Organizationally speaking, complexity necessitates specialization, specialization means inequality, inequality sets boundaries, and boundaries mean in and out, up and down. Oligarchy is born. This is inevitable. Until we’re all clones, Aurelien’s PMC, that problematic professional and managerial class, like the poor will always be with us. At best, driven by power dynamics and in response to changing conditions, various kludges to limit advantage may emerge, albeit among the already powerful, whether old guard or upstart. Which brings us back to do (a deer). There’s no repeal of human nature and the motives arising from it. A certain ingenuity and adaptability with social arrangements might come with that genetic endowment. On the whole, though, the jockeying for dominance in a shifting environment seems both like the weather, unstable and too complex to model.
Hold the phone. That’s not to say that eventually means to mitigate the central tendencies might not come into play. We do live in history, and times change. For example, if some motives for seeking advantage derive from scarcity, to the extent those have less bearing, cooperation might become more attractive, with the dark triad withering into a psychic appendix. Plus there’s CRISPR! I won’t hold my breath either. Besides, in certain circumstances a little ferality may be just what Darwin ordered. The point is, theoretically in some future the iron law might not be as unyielding. That possibility, if not exactly a prospect, suggests a path, even if it’s unclear as yet how to construct it out of anything but imaginative thin air and a trillion trillion rolls of the dice.
I suppose it's a kind of compliment that people usually ask me to write longer and more inclusive essays rather than shorter and less inclusive ones. I did think of Michels and Weil (and I don't find her arguments at all convincing, even dangerous) but there wasn't space. But yes, if you think that any system will eventually be taken over by psychopaths, then you might as well give up now. The counter-argument is, of course, that it depends on the incentives you create. A couple of hundred years ago, the incentives and the surrounding ethical context were quite different, and I don't think you'd instantly characterise, say, the political classes of nineteenth century France or Britain as entirely composed of psychopaths.
The man himself!
You got that a thrust of the reply to FF was to take gentle exception to equating leadership with sociopathy, right? There's a grain of truth in the formulation, but it's reductive, with counterfactuals in plain sight.
About the centrality of incentives I heartily agree. Local interests are not necessarily those of the whole. A simple example: war is calamitous—but it's good news for certain sectors of the economy. So of course those sectors fund think tanks and lobby policymakers to advocate for it.

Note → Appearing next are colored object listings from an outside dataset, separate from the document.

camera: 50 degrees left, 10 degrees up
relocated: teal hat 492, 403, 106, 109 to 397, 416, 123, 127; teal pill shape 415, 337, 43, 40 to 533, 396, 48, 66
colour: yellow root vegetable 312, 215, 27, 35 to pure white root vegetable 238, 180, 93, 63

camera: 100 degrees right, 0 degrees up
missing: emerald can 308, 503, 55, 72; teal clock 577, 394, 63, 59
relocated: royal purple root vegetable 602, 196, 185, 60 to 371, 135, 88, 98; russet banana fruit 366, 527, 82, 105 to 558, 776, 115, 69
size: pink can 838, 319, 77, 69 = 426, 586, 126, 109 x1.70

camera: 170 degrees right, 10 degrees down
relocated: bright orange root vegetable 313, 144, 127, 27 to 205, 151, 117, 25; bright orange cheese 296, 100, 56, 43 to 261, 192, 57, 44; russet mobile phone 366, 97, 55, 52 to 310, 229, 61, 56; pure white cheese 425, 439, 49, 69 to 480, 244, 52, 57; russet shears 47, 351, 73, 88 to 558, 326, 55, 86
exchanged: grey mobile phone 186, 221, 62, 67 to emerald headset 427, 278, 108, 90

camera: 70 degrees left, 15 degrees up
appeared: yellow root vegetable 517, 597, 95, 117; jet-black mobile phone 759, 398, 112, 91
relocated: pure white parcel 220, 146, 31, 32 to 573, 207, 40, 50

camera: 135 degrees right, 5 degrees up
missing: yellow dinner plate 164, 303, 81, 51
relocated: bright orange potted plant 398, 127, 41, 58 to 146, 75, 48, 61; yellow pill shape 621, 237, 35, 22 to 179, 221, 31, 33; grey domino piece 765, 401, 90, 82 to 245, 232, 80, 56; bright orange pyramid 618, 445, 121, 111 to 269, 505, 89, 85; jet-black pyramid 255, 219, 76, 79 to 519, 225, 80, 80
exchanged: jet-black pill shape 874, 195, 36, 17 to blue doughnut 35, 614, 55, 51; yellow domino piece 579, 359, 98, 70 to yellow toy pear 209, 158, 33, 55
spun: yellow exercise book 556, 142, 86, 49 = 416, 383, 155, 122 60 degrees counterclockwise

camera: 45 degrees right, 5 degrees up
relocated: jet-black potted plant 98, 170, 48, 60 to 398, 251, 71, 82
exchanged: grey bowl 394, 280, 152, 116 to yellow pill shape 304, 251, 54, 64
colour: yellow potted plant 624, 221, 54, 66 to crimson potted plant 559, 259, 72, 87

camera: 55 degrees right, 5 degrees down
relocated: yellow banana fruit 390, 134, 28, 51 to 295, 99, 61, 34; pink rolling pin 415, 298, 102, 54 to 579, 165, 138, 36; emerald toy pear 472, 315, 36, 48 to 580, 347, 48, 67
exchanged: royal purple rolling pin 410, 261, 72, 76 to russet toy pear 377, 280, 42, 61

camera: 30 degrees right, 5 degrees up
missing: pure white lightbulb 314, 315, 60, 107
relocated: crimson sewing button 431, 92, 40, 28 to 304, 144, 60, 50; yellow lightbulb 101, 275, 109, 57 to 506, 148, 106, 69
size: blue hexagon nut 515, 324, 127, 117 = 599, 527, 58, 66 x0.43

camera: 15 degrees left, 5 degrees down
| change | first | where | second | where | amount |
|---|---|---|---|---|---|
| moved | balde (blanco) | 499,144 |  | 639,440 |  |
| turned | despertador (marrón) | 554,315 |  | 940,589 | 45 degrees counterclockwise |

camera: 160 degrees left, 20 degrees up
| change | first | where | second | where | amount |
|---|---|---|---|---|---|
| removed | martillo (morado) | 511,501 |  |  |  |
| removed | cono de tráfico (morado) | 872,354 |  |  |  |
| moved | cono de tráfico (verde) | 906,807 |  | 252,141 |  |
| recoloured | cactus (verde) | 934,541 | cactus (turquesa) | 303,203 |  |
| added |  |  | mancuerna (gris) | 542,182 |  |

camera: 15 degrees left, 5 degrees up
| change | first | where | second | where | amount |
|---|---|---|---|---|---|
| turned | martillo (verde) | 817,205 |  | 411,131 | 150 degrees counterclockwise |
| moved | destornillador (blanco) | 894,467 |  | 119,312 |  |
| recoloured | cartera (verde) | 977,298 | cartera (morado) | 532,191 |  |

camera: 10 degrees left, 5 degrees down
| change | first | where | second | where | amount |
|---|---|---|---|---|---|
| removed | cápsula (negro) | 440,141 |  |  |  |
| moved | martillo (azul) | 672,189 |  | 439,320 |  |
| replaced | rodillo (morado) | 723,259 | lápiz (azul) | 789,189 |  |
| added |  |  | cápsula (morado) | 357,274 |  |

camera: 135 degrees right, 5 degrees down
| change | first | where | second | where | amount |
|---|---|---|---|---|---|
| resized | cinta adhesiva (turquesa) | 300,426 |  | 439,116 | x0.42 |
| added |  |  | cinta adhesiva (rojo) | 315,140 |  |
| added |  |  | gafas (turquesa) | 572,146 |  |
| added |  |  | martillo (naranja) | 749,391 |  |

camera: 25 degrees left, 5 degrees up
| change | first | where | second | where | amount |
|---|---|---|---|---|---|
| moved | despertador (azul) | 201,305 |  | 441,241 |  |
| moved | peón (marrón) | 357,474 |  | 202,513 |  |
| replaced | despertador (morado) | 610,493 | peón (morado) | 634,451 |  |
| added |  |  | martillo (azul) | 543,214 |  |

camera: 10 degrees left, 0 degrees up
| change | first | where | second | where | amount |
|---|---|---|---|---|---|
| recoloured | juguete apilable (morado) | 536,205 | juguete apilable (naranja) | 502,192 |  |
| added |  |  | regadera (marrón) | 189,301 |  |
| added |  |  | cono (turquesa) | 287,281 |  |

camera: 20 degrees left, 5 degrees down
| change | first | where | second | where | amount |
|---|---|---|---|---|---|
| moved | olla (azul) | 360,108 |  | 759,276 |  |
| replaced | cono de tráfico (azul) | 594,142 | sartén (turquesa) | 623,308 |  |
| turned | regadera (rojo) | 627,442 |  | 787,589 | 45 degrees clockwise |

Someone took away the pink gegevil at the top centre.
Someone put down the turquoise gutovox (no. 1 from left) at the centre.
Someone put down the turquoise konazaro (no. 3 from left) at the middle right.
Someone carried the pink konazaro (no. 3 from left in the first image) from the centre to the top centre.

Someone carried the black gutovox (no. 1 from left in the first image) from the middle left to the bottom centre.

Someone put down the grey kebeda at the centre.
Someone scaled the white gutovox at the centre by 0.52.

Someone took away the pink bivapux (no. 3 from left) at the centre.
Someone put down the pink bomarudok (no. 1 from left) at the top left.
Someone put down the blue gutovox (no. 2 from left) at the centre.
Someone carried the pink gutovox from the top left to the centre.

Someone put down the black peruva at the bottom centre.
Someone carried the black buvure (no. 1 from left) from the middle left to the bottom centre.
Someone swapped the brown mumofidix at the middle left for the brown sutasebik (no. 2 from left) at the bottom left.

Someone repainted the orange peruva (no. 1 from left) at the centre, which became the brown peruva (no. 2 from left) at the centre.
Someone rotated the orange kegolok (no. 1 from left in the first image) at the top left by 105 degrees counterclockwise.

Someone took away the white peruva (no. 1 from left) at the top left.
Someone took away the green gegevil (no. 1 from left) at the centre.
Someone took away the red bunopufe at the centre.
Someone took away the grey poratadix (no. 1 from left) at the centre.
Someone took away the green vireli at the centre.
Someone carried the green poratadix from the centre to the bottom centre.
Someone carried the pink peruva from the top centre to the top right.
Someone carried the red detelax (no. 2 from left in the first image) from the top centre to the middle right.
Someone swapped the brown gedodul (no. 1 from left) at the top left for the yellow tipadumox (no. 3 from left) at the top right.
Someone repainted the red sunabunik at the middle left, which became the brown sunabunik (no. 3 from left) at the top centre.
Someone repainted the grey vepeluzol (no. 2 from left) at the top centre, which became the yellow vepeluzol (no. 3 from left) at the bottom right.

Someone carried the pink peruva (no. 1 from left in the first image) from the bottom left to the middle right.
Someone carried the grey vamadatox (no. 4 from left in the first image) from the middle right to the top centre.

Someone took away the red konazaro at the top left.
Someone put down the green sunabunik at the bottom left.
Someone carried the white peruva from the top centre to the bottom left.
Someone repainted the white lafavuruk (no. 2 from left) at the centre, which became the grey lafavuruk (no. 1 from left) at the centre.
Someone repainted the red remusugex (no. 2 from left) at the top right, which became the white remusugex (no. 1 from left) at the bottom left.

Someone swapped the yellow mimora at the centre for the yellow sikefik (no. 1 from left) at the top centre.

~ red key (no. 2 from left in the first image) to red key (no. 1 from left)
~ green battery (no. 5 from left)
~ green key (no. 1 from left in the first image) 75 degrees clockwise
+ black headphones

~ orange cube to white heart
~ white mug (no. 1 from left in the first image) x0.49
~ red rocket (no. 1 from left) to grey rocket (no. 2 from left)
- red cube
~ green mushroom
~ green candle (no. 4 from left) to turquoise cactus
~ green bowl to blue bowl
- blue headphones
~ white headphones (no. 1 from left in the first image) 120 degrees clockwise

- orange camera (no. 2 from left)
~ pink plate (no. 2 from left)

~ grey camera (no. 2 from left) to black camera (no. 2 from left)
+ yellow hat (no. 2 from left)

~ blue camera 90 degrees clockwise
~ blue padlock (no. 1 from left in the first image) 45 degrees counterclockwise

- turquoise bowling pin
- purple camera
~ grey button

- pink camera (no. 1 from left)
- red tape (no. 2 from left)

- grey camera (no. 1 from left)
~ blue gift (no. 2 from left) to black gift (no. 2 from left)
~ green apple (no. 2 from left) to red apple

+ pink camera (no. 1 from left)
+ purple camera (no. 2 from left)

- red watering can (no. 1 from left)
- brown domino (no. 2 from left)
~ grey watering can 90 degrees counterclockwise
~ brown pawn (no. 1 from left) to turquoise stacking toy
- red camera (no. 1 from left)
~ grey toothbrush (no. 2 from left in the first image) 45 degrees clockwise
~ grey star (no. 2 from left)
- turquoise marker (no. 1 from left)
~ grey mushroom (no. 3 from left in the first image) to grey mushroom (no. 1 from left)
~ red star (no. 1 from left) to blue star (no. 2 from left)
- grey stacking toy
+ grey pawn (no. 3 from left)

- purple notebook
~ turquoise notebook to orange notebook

Who would refuse to beat swords into ploughshares or, in a contemporary vein, support the elusive peace dividend of the '90s?They would! There you have the essence of elite dynamics.
It's why theories that posit "national interest" struggle to explain seemingly unrealistic, counterproductive, and irrational policies like, say, the current U.S. stance toward Israel. They miss the boat because national interest, in the sense of a more or less dispassionate analysis of the greatest good for the greatest number, isn't the engine or rudder of ships of state. Competition among parochial interests is. For good or ill, that's about incentives. Without addressing them, good luck turning such leviathans around.
Shorter: "What's good for General Motors is good for America." Except when it isn't.